[Exercise passage Boundary: Start]
Paul Barton poses beside a finished Waveform in the control room of M37, the anechoic chamber – 1985.
What I knew intuitively about where I might place my Waveform brand, was that I had to separate from entry point products. Neither was this effort destined for mid-fi. Given the craft woodworking karma for excellence over the years from the beginnings of my career, the overall cost of the design placed the marketing efforts within the top echelon of performance, but not price. The real ambition, i.e., intention, was to build the most accurate, best sounding loudspeaker in the world. Quite a stretch for a village craftsman and a Canuck to boot! hahaha We are more modest as a nation rarely stating anything ‘we’ make as best. We leave that for folks stateside. hahaha The reason so few Waveform speakers ever become available on the pre-owned market, is due in part to those owners feeling they really were, “a final purchase”.
A Choice of Engineers:
I chose Paul for engineering the speaker and Claude for the development of the dedicated two-way or biamped electronic crossover. Those people who do the development often refer to themselves as both designers and engineers. That’s quite true if all they do is inhouse development for their own brands, with little team effort. Sometimes an upstart comes along with ideas that get incorporated too. Design is the idea that the engineer fashions to function properly. Yeah, to some extent, it’s like trying to discern the difference between art and craft. Inevitably it’s a pedantic exercise in futility. As our venerable ET teaches: “. . . Words are only stepping stones to be left behind as soon as possible in order to get to the essence of deeper meaning, while being transformed by them on the journey along the river’s brook …” BTW, that’s Eckhart Tolle.

Claude in the centre, with his bro, Michel, to the left and René, the acoustic tech on crutches to the right. All equipment was Brüel & Kjær from Denmark – 1985.
Materials Choice:
Several people warned me not to make a loudspeaker out of solid wood. None of them were woodworkers. None of them knew how wood moved tangentially across the grain, rather than longitudinally down its length. Few woodworkers know that there is little movement across the width of a board where the annular rings are at 90° to the face of the board, known as quarter-sawn. That is different than rift sawn lumber where the rings are at 45° to the face; i.e., more movement across the grain. More movement still where the board is flat-sawn. I chose black cherry since it is very stable dimensionally. I had access to a good bit of it through local mills. I also had a dry kiln.
Our speakers were all designed with the grilles on. It was difficult to explain this to audiophiles who always knew better and removed the grilles.

Box within a box; cotton damping of woofer backwave, ply spines on corners, with ramin dowels aplenty – 1985.
[Exercise passage Boundary: End]
[Provided records Boundary: Start]
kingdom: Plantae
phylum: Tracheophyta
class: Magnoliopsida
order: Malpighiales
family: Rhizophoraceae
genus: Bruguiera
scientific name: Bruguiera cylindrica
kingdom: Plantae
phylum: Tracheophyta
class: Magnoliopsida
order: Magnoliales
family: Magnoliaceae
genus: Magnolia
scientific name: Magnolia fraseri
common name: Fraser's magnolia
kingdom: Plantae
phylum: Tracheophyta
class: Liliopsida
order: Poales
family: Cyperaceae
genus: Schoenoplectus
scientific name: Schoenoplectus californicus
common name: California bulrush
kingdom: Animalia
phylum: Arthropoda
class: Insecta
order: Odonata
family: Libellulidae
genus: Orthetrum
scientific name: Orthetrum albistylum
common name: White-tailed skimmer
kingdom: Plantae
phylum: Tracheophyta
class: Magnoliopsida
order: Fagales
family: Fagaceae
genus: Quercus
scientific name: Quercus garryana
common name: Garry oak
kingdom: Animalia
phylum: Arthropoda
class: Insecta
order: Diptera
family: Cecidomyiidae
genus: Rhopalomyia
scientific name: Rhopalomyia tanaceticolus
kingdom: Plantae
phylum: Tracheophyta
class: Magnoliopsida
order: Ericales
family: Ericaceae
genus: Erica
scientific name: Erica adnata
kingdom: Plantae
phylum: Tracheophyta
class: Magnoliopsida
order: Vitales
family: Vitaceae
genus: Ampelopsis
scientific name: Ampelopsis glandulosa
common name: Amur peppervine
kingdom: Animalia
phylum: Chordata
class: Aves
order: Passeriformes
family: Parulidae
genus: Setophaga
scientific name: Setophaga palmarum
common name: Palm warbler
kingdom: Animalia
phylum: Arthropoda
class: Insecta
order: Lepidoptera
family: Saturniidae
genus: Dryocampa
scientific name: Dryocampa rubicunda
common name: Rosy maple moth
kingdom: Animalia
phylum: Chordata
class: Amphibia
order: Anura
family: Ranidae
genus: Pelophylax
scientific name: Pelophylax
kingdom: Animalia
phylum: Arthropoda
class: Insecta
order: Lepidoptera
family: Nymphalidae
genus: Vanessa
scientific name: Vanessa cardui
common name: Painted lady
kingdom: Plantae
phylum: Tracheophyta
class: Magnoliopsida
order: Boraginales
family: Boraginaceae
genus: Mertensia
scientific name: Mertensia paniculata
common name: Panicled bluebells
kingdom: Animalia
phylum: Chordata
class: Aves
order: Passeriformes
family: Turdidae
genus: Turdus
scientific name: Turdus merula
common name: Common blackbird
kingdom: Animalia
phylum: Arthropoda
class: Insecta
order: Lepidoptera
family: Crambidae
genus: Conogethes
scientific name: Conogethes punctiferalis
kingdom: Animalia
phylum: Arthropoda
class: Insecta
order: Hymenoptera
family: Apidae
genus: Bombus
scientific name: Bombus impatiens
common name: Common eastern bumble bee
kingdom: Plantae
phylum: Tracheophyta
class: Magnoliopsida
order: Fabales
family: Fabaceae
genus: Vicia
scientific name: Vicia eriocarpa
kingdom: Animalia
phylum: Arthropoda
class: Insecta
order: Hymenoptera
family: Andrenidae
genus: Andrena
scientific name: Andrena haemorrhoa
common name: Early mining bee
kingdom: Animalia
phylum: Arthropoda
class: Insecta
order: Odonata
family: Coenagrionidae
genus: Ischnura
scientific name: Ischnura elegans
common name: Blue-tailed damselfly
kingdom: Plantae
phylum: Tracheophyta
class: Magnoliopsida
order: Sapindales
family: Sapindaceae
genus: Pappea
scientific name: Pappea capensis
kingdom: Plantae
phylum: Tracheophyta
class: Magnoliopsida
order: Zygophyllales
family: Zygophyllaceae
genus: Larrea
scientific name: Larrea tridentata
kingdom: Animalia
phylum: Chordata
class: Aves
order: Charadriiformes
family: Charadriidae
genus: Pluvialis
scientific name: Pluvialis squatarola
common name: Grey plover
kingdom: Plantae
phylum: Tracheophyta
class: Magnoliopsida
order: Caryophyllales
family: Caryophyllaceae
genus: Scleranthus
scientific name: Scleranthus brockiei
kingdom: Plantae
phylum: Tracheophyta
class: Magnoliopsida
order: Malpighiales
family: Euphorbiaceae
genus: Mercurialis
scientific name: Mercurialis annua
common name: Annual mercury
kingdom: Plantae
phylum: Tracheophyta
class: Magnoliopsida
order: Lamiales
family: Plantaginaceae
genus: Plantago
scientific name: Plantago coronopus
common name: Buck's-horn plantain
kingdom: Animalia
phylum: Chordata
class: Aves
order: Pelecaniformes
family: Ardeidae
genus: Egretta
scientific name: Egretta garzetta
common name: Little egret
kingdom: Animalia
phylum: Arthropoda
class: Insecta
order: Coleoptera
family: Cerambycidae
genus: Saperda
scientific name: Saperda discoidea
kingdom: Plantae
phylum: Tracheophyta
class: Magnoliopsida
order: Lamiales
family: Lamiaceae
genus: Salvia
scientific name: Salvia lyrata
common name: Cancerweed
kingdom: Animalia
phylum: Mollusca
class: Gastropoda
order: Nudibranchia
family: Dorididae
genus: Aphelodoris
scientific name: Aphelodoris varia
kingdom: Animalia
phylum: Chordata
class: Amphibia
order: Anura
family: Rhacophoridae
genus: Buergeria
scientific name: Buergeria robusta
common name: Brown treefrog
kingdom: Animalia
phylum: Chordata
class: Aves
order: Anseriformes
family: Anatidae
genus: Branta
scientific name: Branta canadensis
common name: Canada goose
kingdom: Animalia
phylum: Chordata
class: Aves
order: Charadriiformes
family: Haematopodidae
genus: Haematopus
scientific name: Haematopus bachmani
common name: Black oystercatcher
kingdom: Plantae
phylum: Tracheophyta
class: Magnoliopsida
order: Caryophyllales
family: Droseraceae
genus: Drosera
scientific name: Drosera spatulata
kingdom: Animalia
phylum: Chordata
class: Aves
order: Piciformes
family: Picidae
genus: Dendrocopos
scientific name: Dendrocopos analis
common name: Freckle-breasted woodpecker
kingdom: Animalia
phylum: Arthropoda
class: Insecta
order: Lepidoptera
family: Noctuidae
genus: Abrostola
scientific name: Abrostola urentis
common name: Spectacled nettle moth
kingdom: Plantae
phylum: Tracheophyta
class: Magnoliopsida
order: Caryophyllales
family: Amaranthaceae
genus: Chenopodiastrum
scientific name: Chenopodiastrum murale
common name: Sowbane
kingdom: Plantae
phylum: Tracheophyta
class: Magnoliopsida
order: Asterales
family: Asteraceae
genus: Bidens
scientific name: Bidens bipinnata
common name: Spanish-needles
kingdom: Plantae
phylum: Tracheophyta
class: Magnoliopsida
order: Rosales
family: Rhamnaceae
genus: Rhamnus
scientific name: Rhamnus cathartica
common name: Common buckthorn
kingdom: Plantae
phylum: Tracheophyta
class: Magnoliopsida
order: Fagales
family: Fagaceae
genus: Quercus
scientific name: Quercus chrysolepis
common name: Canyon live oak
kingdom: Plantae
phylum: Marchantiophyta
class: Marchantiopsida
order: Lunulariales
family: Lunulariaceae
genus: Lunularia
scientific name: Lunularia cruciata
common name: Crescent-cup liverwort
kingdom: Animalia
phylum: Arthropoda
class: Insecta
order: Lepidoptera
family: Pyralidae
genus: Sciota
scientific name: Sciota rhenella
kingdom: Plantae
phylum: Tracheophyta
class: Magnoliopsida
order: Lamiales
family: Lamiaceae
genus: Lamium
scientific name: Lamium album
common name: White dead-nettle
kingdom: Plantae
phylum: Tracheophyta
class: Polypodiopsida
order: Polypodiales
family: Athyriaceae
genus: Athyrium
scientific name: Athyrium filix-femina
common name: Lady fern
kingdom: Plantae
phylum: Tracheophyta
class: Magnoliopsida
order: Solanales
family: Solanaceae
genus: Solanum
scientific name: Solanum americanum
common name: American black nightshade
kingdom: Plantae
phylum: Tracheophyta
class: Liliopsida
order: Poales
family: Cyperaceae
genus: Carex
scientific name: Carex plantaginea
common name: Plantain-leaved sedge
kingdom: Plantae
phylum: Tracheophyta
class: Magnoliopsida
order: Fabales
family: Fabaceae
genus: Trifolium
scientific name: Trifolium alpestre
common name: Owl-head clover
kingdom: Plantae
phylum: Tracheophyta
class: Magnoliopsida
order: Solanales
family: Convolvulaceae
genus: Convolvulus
[Provided records Boundary: End]
Activities:
A - In the passage about the Waveform loudspeaker, which wood was chosen for the speakers, and for what reason?
B - Please pick up the passage about the Waveform loudspeaker after its final line and keep writing it.

Answers in order:
A - Black cherry, because it is very stable dimensionally.

B -
It’s over 33 years now since the first ones were built; none have come asunder (that I’m aware of) and only careless humidity treatment has caused a few hairline shrinkage cracks in some. Labrador black granite was chosen for the feet. I found a weaver in Prince Edward County, who wove the grille cloth from raw silk with plenty of slubs, [tiny knubby protusions]. Sandra also hand-died the cloth. The baffles were made from 1-1/2 ̎ German beech plywood covered with a pewter laminate. Yeah, I used gold plated screws for all the fitments, since steel would’ve rusted and the heads were all important: CDN square drive Robertson, invented in 1912 by ole P.L. himself! I employed Ceylon [now Sri Lankan] ebony, the blackest. Did you know that ebony is covered in wet mud for 7 years minimum as it will crack terribly if not and be worthless for embellishment and carving to cats like me? I inlaid this with gold plated metal inlay for all 4 corners, both back & front. This cabinetry was to embody all that I knew at that time about materials and workmanship, but always dictated within a system where form followed function.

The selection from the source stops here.